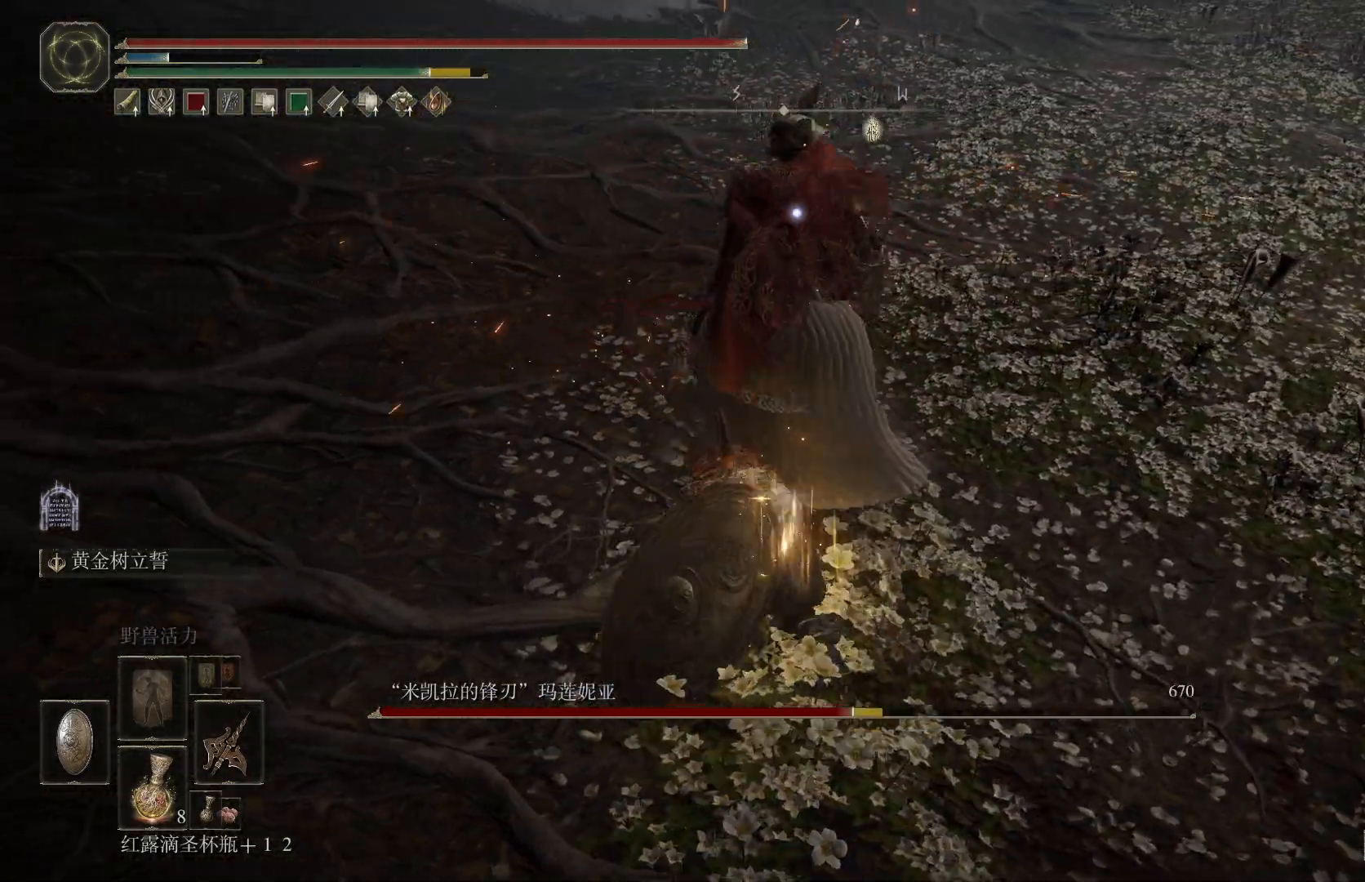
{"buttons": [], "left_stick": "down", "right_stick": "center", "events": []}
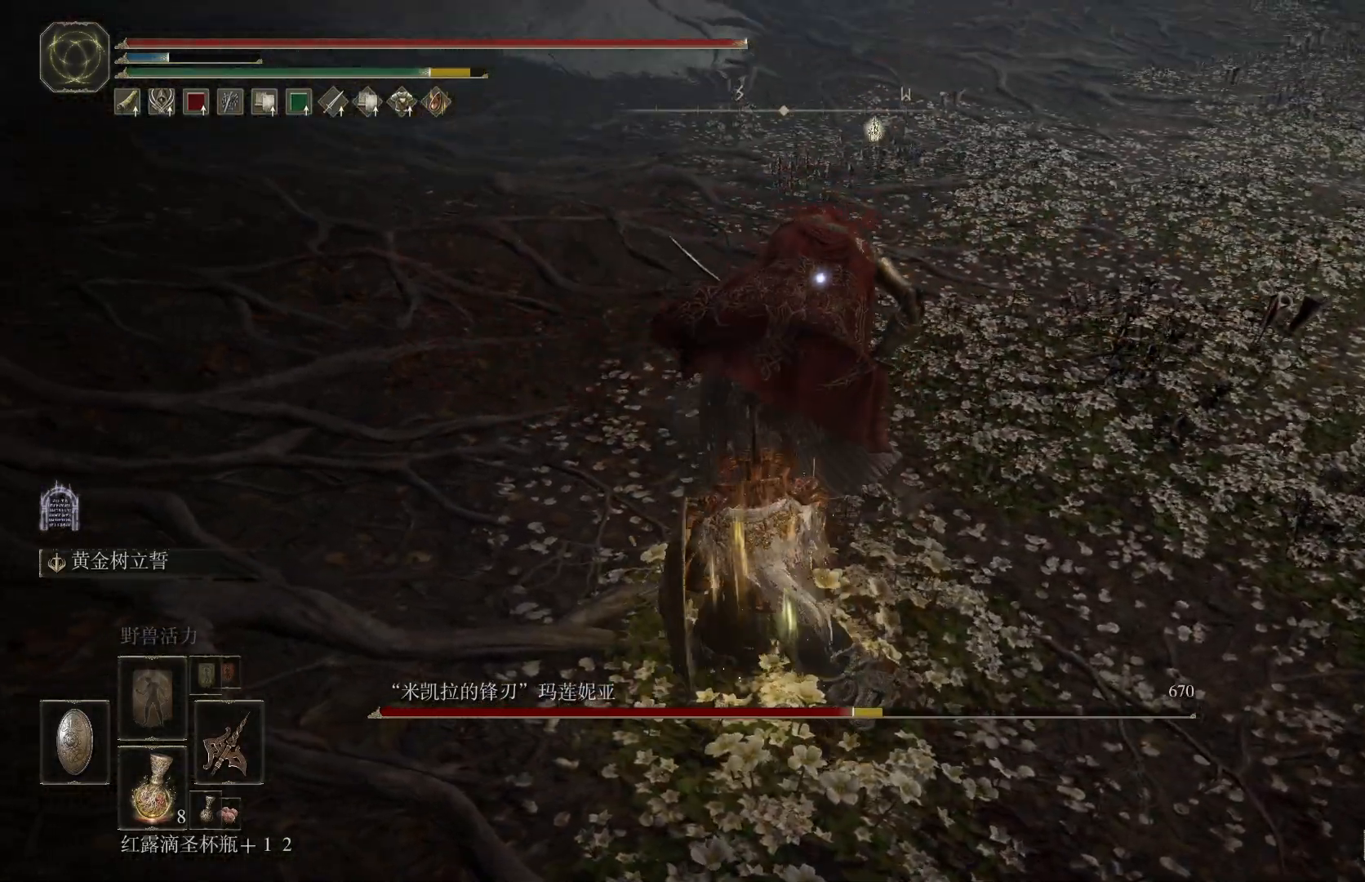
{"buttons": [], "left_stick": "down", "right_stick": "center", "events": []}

---

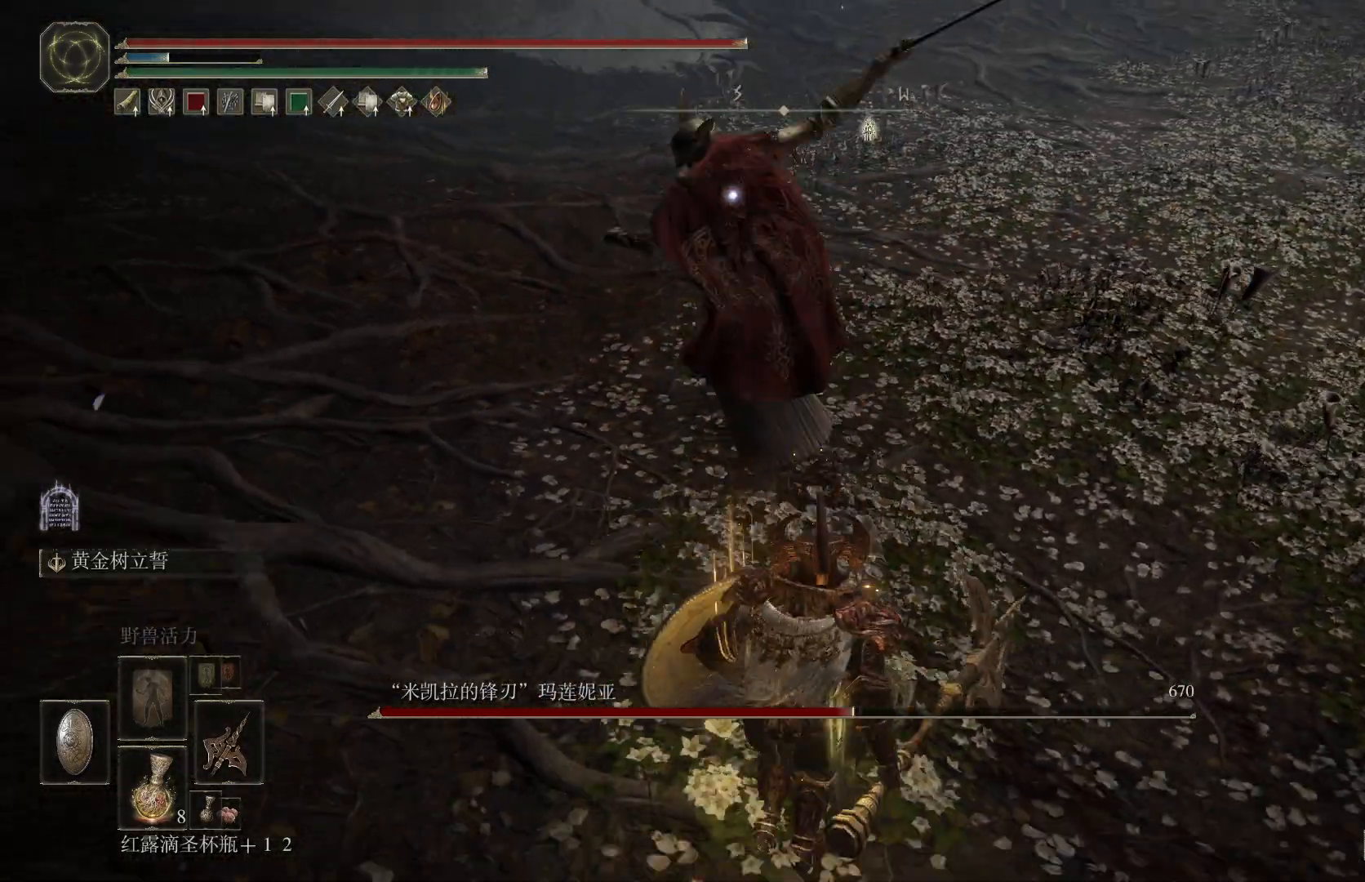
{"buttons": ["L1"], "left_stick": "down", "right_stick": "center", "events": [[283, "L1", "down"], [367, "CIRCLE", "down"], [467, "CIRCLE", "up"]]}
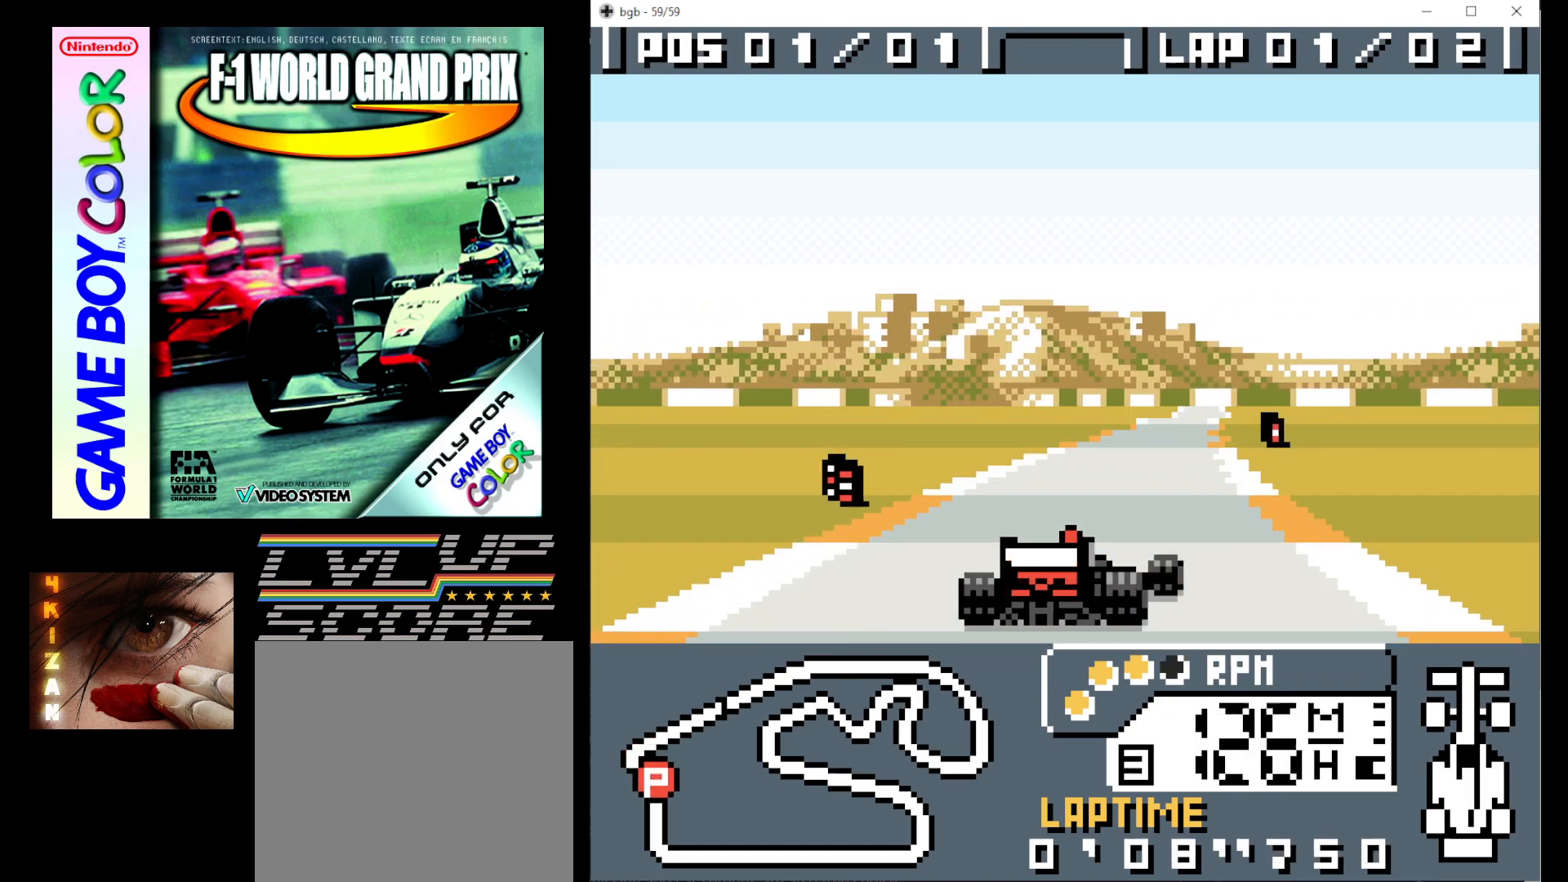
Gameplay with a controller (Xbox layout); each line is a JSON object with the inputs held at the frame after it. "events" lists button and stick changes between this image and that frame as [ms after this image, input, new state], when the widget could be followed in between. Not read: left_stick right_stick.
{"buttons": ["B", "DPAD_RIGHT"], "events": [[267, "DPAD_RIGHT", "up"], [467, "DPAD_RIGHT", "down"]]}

## WHAT YOU HAVE TO DO
Report each line of the material in which the string "buttons" occurs.

## RESPONSE TO THIS TASK
{"buttons": [], "left_stick": "down", "right_stick": "center", "events": []}
{"buttons": [], "left_stick": "down", "right_stick": "center", "events": []}
{"buttons": ["L1"], "left_stick": "down", "right_stick": "center", "events": [[283, "L1", "down"], [367, "CIRCLE", "down"], [467, "CIRCLE", "up"]]}
{"buttons": ["B", "DPAD_RIGHT"], "events": [[267, "DPAD_RIGHT", "up"], [467, "DPAD_RIGHT", "down"]]}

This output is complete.